[Machine-readable electronics designs]
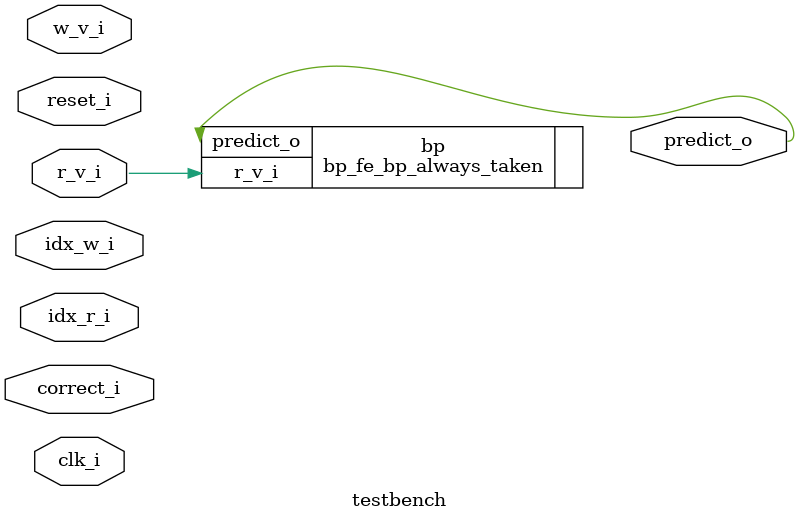
<source format=sv>
module testbench
  #( parameter bht_idx_width_p   = "inv"
  ,  parameter bp_cnt_sat_bits_p = "inv"
  )
  ( input                       clk_i
  , input                       reset_i

  , input                       w_v_i
  , input [bht_idx_width_p-1:0] idx_w_i
  , input                       correct_i

  , input                       r_v_i
  , input [bht_idx_width_p-1:0] idx_r_i
  , output                      predict_o
  );

    bp_fe_bp_always_taken bp
    ( .r_v_i(r_v_i)
    , .predict_o(predict_o)
    );

`ifndef VERILATOR
  // dump waves
  initial begin
    $dumpfile("dump.vcd");
    $dumpvars(1, testbench);
  end
`endif

endmodule

</source>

* [What you need to do]: Please set down each line of the data above exactly as written, without the pictures.

* [Answer area]:
<source format=sv>
module testbench
  #( parameter bht_idx_width_p   = "inv"
  ,  parameter bp_cnt_sat_bits_p = "inv"
  )
  ( input                       clk_i
  , input                       reset_i

  , input                       w_v_i
  , input [bht_idx_width_p-1:0] idx_w_i
  , input                       correct_i

  , input                       r_v_i
  , input [bht_idx_width_p-1:0] idx_r_i
  , output                      predict_o
  );

    bp_fe_bp_always_taken bp
    ( .r_v_i(r_v_i)
    , .predict_o(predict_o)
    );

`ifndef VERILATOR
  // dump waves
  initial begin
    $dumpfile("dump.vcd");
    $dumpvars(1, testbench);
  end
`endif

endmodule

</source>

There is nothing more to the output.